Work request | Once you reach the line containing "- Updated dependencies [3f5ad60]" in the data below, restate each line word for word up to and including the one containing "- @copilotkit/backend@0.5.0-mme-function-call-labels.2".

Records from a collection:
++++++++++++++++++++
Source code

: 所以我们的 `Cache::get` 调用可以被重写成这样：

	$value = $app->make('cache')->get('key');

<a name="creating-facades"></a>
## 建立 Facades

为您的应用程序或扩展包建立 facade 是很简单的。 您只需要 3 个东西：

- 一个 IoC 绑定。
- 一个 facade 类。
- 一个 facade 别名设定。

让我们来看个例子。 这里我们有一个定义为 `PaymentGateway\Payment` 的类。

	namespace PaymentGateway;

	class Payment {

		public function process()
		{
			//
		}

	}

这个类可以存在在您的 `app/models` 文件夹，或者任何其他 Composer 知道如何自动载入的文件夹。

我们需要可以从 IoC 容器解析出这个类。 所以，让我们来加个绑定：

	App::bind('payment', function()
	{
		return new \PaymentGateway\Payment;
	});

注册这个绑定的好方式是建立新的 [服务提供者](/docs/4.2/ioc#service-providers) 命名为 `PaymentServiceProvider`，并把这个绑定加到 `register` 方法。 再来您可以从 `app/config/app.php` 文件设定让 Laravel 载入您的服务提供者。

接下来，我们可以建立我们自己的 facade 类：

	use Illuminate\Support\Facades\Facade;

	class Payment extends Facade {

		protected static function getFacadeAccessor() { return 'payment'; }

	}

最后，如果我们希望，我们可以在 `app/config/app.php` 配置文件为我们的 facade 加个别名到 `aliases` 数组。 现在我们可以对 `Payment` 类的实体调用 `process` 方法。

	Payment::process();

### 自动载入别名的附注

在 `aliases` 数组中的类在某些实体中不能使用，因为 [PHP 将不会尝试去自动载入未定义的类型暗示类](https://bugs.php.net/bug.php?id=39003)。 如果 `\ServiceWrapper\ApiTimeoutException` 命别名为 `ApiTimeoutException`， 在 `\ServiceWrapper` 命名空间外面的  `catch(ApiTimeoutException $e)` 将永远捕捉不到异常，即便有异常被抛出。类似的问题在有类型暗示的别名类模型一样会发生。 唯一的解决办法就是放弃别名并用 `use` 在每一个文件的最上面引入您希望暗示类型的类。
++++++++++++++++++++
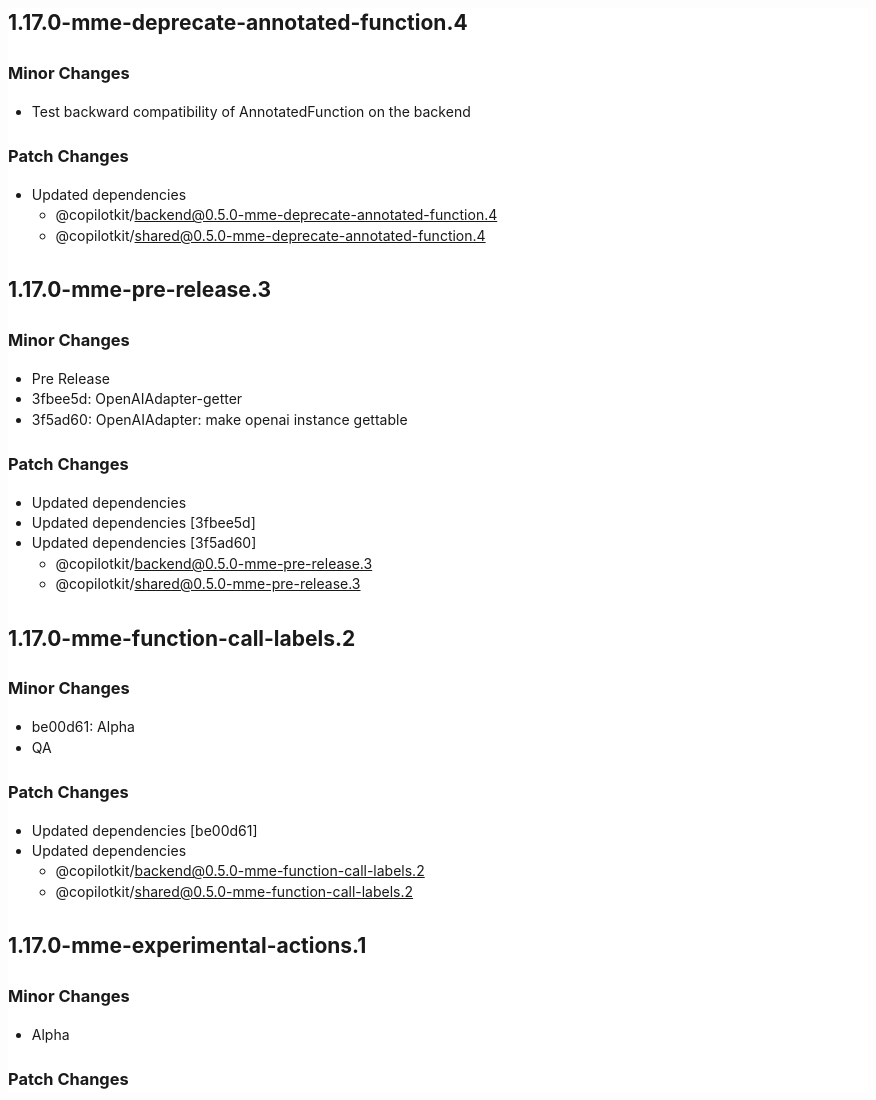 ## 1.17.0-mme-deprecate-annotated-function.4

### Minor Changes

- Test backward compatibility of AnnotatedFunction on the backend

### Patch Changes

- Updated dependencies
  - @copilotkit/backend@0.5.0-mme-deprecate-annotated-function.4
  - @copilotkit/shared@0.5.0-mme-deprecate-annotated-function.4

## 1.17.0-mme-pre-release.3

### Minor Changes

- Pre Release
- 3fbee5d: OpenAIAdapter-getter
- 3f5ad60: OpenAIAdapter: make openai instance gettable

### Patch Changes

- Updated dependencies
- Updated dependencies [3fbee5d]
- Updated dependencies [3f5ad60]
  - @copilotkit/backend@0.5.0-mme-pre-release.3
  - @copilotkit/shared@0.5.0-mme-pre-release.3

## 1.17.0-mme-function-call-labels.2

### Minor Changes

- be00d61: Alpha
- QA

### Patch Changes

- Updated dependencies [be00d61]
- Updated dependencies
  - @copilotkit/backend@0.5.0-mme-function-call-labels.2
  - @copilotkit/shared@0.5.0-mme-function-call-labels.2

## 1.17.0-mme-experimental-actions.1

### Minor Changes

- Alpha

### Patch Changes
++++++++++++++++++++
Result for this exercise |
- Updated dependencies [3f5ad60]
  - @copilotkit/backend@0.5.0-mme-pre-release.3
  - @copilotkit/shared@0.5.0-mme-pre-release.3

## 1.17.0-mme-function-call-labels.2

### Minor Changes

- be00d61: Alpha
- QA

### Patch Changes

- Updated dependencies [be00d61]
- Updated dependencies
  - @copilotkit/backend@0.5.0-mme-function-call-labels.2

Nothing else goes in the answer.